** Goal of the exercise **
Please format each listing below as one row of a two-column CSV with the header row entry_text,recorded_value, putting the listing's wording and its recorded value each in a single double-quoted field with any line breaks turned into spaces. Leave the pictures out.

** Data for this exercise **
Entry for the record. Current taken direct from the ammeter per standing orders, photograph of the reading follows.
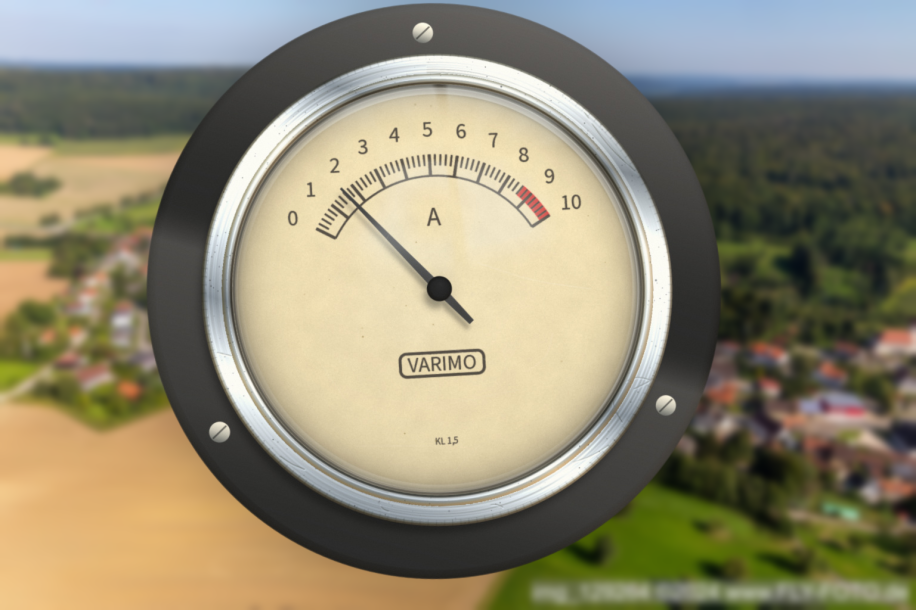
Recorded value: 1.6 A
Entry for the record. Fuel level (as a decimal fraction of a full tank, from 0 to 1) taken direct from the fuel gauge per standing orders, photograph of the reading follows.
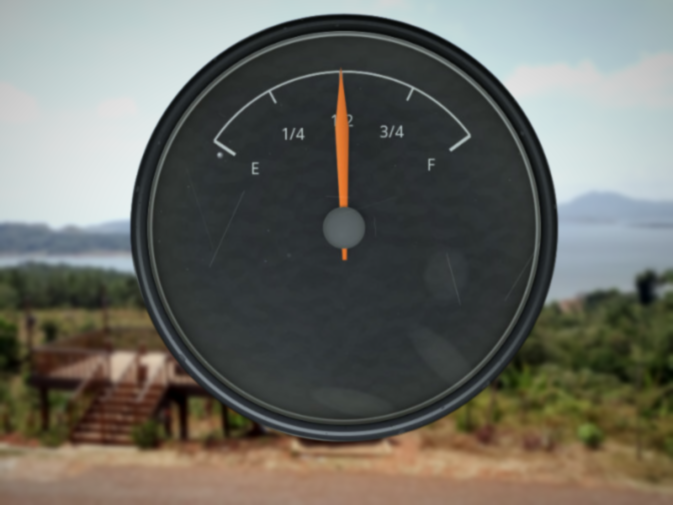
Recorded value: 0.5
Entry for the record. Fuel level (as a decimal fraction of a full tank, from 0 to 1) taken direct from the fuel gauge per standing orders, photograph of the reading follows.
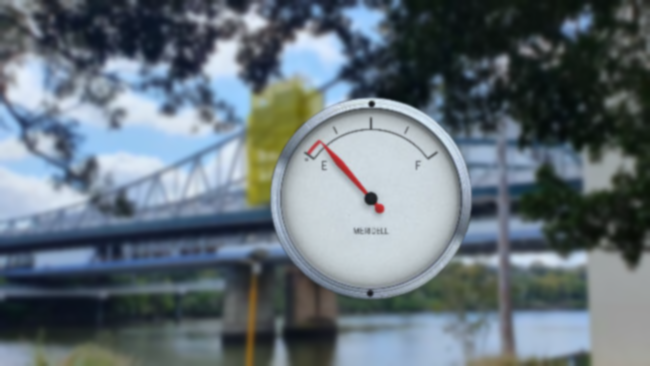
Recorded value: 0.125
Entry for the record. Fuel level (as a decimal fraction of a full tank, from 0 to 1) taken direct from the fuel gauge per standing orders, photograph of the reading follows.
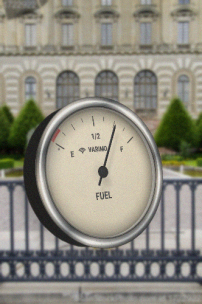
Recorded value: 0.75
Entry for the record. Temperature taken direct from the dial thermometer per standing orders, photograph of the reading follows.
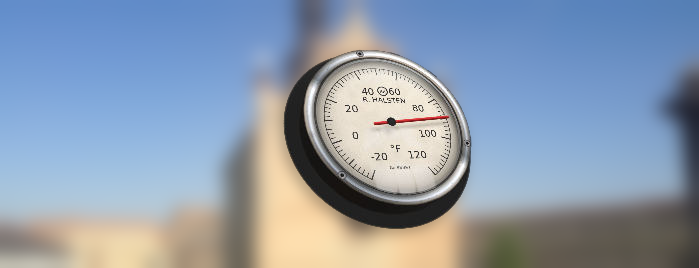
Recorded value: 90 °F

** Final answer **
entry_text,recorded_value
"Entry for the record. Current taken direct from the ammeter per standing orders, photograph of the reading follows. Recorded value:","1.6 A"
"Entry for the record. Fuel level (as a decimal fraction of a full tank, from 0 to 1) taken direct from the fuel gauge per standing orders, photograph of the reading follows. Recorded value:","0.5"
"Entry for the record. Fuel level (as a decimal fraction of a full tank, from 0 to 1) taken direct from the fuel gauge per standing orders, photograph of the reading follows. Recorded value:","0.125"
"Entry for the record. Fuel level (as a decimal fraction of a full tank, from 0 to 1) taken direct from the fuel gauge per standing orders, photograph of the reading follows. Recorded value:","0.75"
"Entry for the record. Temperature taken direct from the dial thermometer per standing orders, photograph of the reading follows. Recorded value:","90 °F"